### Action item
Which of the lines below include "xChannelSelector"? Each one should be copied out.

*** Opening of Input material ***

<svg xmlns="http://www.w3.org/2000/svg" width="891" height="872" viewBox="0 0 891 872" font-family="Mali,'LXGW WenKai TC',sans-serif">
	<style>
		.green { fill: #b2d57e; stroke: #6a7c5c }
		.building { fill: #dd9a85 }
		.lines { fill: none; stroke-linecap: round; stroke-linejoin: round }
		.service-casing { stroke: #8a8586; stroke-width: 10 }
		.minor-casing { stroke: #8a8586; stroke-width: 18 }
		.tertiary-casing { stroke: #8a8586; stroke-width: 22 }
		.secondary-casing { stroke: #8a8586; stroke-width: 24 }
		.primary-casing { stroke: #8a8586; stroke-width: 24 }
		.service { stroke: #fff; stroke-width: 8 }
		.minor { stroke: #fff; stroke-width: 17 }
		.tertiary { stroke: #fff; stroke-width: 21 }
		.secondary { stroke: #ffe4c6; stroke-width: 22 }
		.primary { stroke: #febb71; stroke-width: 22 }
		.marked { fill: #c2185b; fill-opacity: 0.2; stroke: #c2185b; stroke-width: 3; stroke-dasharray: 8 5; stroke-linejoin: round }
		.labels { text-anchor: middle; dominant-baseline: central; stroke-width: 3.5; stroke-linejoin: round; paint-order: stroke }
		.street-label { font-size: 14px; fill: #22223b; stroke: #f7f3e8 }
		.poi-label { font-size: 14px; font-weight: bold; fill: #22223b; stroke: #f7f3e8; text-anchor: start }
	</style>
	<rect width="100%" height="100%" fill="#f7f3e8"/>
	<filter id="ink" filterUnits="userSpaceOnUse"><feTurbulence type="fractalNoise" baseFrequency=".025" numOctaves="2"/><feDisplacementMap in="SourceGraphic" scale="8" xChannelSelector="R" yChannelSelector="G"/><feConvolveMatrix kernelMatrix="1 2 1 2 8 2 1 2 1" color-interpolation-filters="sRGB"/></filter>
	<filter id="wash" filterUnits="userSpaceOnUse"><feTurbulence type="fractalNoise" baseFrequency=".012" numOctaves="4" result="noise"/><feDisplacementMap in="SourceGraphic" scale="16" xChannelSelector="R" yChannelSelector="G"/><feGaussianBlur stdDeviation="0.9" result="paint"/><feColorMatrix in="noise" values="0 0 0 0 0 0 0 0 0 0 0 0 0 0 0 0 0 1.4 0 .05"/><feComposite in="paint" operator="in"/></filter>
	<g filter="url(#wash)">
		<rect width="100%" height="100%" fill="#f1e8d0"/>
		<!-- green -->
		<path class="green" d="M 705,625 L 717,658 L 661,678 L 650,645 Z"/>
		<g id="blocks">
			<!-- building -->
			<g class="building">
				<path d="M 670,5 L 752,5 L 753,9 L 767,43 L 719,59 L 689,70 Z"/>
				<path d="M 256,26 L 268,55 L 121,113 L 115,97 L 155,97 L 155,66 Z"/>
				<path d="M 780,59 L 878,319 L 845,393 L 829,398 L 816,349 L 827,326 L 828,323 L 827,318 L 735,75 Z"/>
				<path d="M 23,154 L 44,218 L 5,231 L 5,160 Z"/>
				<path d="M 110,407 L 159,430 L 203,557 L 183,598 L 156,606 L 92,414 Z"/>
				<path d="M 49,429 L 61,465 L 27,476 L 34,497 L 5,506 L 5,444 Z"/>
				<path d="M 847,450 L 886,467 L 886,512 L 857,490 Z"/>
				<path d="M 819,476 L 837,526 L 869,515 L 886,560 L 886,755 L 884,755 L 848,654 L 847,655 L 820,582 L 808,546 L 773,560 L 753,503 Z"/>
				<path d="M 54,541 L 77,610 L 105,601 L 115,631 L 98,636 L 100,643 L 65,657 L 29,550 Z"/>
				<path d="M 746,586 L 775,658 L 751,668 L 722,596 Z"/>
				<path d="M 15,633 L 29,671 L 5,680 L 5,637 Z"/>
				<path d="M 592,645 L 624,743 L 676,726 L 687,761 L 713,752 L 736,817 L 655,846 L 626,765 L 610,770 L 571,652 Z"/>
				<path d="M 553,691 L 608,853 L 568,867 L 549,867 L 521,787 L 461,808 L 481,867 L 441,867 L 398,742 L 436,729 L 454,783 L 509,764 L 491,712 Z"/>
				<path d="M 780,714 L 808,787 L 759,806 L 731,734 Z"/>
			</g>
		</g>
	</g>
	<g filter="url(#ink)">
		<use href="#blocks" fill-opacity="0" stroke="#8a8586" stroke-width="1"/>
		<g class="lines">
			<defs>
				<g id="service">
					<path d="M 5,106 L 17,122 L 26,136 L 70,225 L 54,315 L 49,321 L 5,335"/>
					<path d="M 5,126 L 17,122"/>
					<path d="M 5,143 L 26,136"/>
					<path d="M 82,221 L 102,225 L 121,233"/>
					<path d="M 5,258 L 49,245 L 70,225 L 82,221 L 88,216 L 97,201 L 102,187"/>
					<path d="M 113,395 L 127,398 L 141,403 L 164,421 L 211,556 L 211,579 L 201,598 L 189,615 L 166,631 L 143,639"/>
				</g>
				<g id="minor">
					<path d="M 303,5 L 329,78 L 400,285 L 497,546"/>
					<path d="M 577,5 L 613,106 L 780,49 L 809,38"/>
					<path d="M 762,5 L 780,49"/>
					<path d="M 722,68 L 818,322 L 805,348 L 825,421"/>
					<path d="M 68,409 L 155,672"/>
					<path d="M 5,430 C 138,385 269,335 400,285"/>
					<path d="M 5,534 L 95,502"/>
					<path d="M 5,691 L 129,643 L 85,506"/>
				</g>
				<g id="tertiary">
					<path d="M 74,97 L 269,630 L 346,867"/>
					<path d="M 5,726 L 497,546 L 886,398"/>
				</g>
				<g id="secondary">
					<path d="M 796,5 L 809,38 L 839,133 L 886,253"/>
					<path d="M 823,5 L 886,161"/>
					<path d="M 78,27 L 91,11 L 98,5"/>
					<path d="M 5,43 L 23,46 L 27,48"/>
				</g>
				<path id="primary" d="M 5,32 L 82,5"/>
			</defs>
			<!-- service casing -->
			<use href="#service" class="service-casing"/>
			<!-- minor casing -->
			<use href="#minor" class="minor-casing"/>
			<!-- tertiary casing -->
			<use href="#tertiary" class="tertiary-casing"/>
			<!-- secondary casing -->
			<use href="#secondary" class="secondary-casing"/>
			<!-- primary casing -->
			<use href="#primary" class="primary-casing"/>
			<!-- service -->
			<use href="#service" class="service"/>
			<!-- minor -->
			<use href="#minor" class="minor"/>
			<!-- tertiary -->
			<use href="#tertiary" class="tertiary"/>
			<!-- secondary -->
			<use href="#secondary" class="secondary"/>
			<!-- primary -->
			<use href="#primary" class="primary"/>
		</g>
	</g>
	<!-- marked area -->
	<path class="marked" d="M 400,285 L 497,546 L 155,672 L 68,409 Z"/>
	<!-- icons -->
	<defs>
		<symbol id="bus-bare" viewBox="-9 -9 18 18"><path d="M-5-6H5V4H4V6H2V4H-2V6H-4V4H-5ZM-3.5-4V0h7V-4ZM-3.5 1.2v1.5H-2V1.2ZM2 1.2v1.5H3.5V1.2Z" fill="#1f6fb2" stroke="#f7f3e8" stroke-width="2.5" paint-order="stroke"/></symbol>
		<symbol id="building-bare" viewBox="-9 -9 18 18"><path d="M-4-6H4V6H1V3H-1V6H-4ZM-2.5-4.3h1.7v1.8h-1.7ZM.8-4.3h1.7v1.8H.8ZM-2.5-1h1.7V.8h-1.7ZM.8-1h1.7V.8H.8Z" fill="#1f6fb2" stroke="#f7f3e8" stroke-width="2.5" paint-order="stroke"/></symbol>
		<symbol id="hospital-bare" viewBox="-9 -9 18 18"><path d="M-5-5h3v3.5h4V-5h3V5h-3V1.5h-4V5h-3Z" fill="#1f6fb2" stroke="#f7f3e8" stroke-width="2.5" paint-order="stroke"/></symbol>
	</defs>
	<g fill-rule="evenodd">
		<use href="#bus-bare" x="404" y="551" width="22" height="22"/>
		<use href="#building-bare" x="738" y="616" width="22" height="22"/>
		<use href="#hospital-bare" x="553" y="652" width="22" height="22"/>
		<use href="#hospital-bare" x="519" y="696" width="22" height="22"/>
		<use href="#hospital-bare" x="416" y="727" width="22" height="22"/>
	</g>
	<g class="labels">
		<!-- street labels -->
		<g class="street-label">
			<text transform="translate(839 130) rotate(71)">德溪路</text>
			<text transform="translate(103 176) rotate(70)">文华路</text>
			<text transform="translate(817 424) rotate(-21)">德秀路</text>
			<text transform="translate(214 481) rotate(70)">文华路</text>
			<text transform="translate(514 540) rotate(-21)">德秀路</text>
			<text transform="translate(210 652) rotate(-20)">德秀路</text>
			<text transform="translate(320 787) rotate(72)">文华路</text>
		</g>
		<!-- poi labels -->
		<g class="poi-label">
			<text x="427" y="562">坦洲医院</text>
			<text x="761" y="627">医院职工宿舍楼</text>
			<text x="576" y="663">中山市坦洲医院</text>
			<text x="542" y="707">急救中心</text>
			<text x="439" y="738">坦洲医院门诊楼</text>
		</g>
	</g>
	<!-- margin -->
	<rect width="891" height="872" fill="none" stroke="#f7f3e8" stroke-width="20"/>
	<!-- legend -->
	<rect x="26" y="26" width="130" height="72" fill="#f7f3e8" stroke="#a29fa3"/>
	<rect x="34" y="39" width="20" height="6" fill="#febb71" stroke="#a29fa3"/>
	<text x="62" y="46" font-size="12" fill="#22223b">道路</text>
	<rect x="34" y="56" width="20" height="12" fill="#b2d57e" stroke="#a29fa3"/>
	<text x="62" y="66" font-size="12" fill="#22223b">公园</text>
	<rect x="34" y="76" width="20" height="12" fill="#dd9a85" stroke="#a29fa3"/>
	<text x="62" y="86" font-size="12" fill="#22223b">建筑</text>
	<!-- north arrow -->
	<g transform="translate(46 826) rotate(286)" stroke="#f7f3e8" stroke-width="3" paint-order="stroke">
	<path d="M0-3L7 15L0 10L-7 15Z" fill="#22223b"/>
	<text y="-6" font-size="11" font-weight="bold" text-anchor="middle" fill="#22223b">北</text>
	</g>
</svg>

*** Close of Input material ***

### Exercise response
	<filter id="ink" filterUnits="userSpaceOnUse"><feTurbulence type="fractalNoise" baseFrequency=".025" numOctaves="2"/><feDisplacementMap in="SourceGraphic" scale="8" xChannelSelector="R" yChannelSelector="G"/><feConvolveMatrix kernelMatrix="1 2 1 2 8 2 1 2 1" color-interpolation-filters="sRGB"/></filter>
	<filter id="wash" filterUnits="userSpaceOnUse"><feTurbulence type="fractalNoise" baseFrequency=".012" numOctaves="4" result="noise"/><feDisplacementMap in="SourceGraphic" scale="16" xChannelSelector="R" yChannelSelector="G"/><feGaussianBlur stdDeviation="0.9" result="paint"/><feColorMatrix in="noise" values="0 0 0 0 0 0 0 0 0 0 0 0 0 0 0 0 0 1.4 0 .05"/><feComposite in="paint" operator="in"/></filter>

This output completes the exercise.